§ **ACTIVITY**
Images do not belong in the copy. Set down all the entries exactly.

Segment Start: EXTRACTED INFORMATION

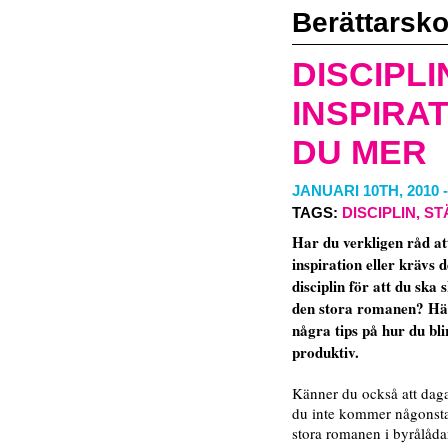
Berättarsko
DISCIPLI
INSPIRAT
DU MER
JANUARI 10TH, 2010
TAGS:
DISCIPLIN
,
ST
Har du verkligen råd at
inspiration eller krävs 
disciplin för att du ska 
den stora romanen? Hä
några tips på hur du bl
produktiv.
Känner du också att dag
du inte kommer någonst
stora romanen i byrålådan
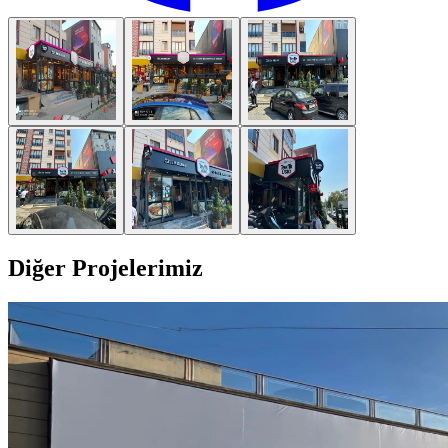
Diğer Projelerimiz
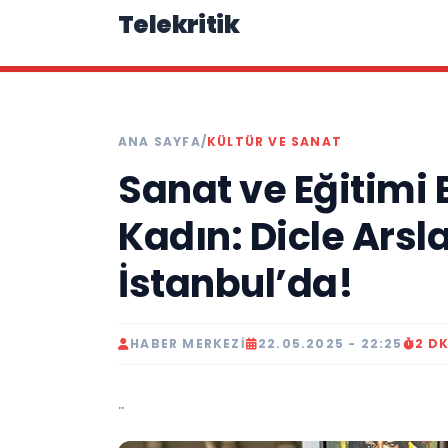
Telekritik
ANA SAYFA
/
KÜLTÜR VE SANAT
Sanat ve Eğitimi 
Kadın: Dicle Arsl
İstanbul’da!
HABER MERKEZI
22.05.2025 - 22:25
2 D
..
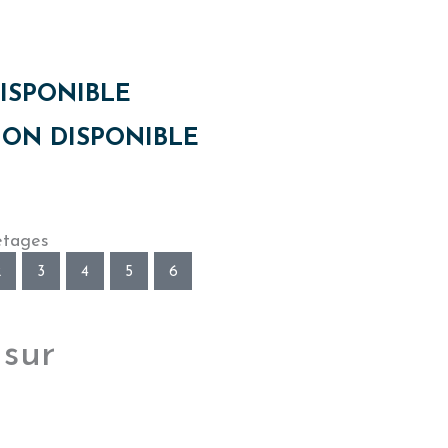
ISPONIBLE
ON DISPONIBLE
étages
2
3
4
5
6
 sur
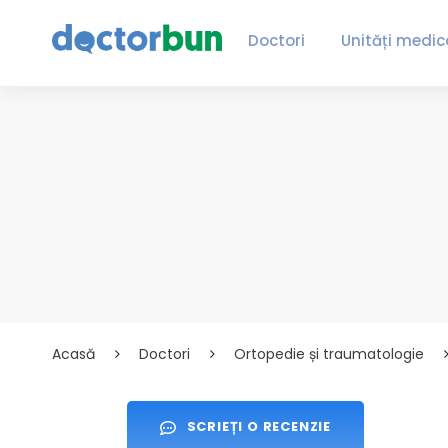
Doctori
Unități medic
Acasă
Doctori
Ortopedie și traumatologie
SCRIEȚI O RECENZIE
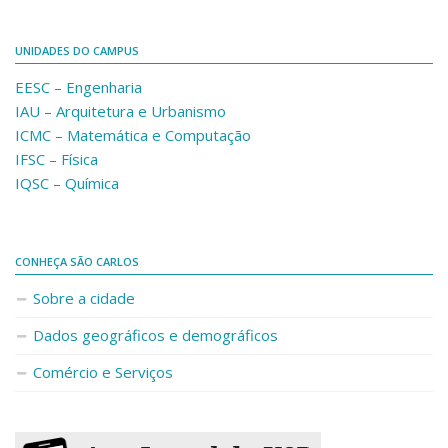
UNIDADES DO CAMPUS
EESC – Engenharia
IAU – Arquitetura e Urbanismo
ICMC – Matemática e Computação
IFSC – Física
IQSC – Química
CONHEÇA SÃO CARLOS
Sobre a cidade
Dados geográficos e demográficos
Comércio e Serviços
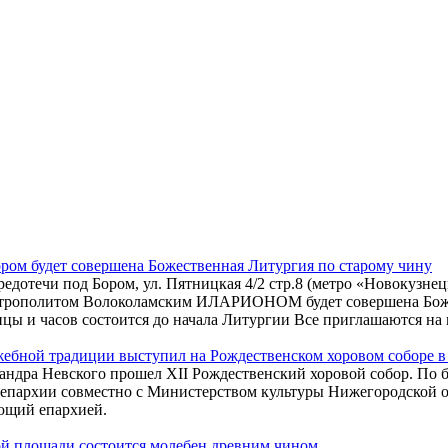
ором будет совершена Божественная Литургия по старому чину
редотечи под Бором, ул. Пятницкая 4/2 стр.8 (метро «Новокузн
итрополитом Волоколамским ИЛАРИОНОМ будет совершена Божес
цы и часов состоится до начала Литургии Все приглашаются на 
жебной традиции выступил на Рождественском хоровом соборе 
ксандра Невского прошел XII Рождественский хоровой собор. П
 епархии совместно с Министерством культуры Нижегородской 
ющий епархией.
ой площади состоится молебен древним чином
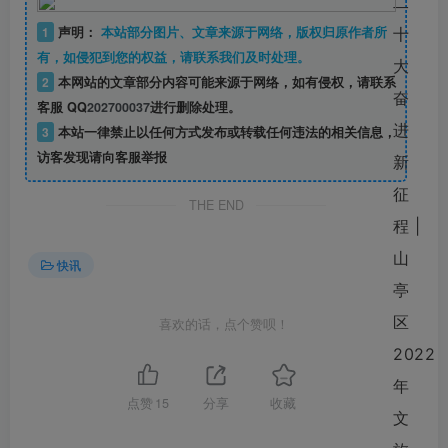
1
声明：
本站部分图片、文章来源于网络，版权归原作者所
有，如侵犯到您的权益，请联系我们及时处理。
2
本网站的文章部分内容可能来源于网络，如有侵权，请联系
客服 QQ
202700037
进行删除处理。
3
本站一律禁止以任何方式发布或转载任何违法的相关信息，
访客发现请向客服举报
THE END
快讯
喜欢的话，点个赞呗！
点赞
15
分享
收藏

Segment End: EXTRACTED INFORMATION

§ **SOLUTION FOR THIS TASK**
Berättarsko
DISCIPLI
INSPIRAT
DU MER
JANUARI 10TH, 2010
TAGS:
DISCIPLIN
,
ST
Har du verkligen råd at
inspiration eller krävs 
disciplin för att du ska 
den stora romanen? Hä
några tips på hur du bl
produktiv.
Känner du också att dag
du inte kommer någonst
stora romanen i byrålådan
Diğer Projelerimiz
Telekritik
ANA SAYFA
/
KÜLTÜR VE SANAT
Sanat ve Eğitimi 
Kadın: Dicle Arsl
İstanbul’da!
HABER MERKEZI
22.05.2025 - 22:25
2 D
..
ISPONIBLE
ON DISPONIBLE
étages
2
3
4
5
6
 sur
Doctori
Unități medic
Acasă
Doctori
Ortopedie și traumatologie
SCRIEȚI O RECENZIE
UNIDADES DO CAMPUS
EESC – Engenharia
IAU – Arquitetura e Urbanismo
ICMC – Matemática e Computação
IFSC – Física
IQSC – Química
CONHEÇA SÃO CARLOS
Sobre a cidade
Dados geográficos e demográficos
Comércio e Serviços
ором будет совершена Божественная Литургия по старому чину
редотечи под Бором, ул. Пятницкая 4/2 стр.8 (метро «Новокузн
итрополитом Волоколамским ИЛАРИОНОМ будет совершена Божес
цы и часов состоится до начала Литургии Все приглашаются на 
жебной традиции выступил на Рождественском хоровом соборе 
ксандра Невского прошел XII Рождественский хоровой собор. П
 епархии совместно с Министерством культуры Нижегородской 
ющий епархией.
ой площади состоится молебен древним чином
1
声明：
本站部分图片、文章来源于网络，版权归原作者所
有，如侵犯到您的权益，请联系我们及时处理。
2
本网站的文章部分内容可能来源于网络，如有侵权，请联系
客服 QQ
202700037
进行删除处理。
3
本站一律禁止以任何方式发布或转载任何违法的相关信息，
访客发现请向客服举报
THE END
快讯
喜欢的话，点个赞呗！
点赞
15
分享
收藏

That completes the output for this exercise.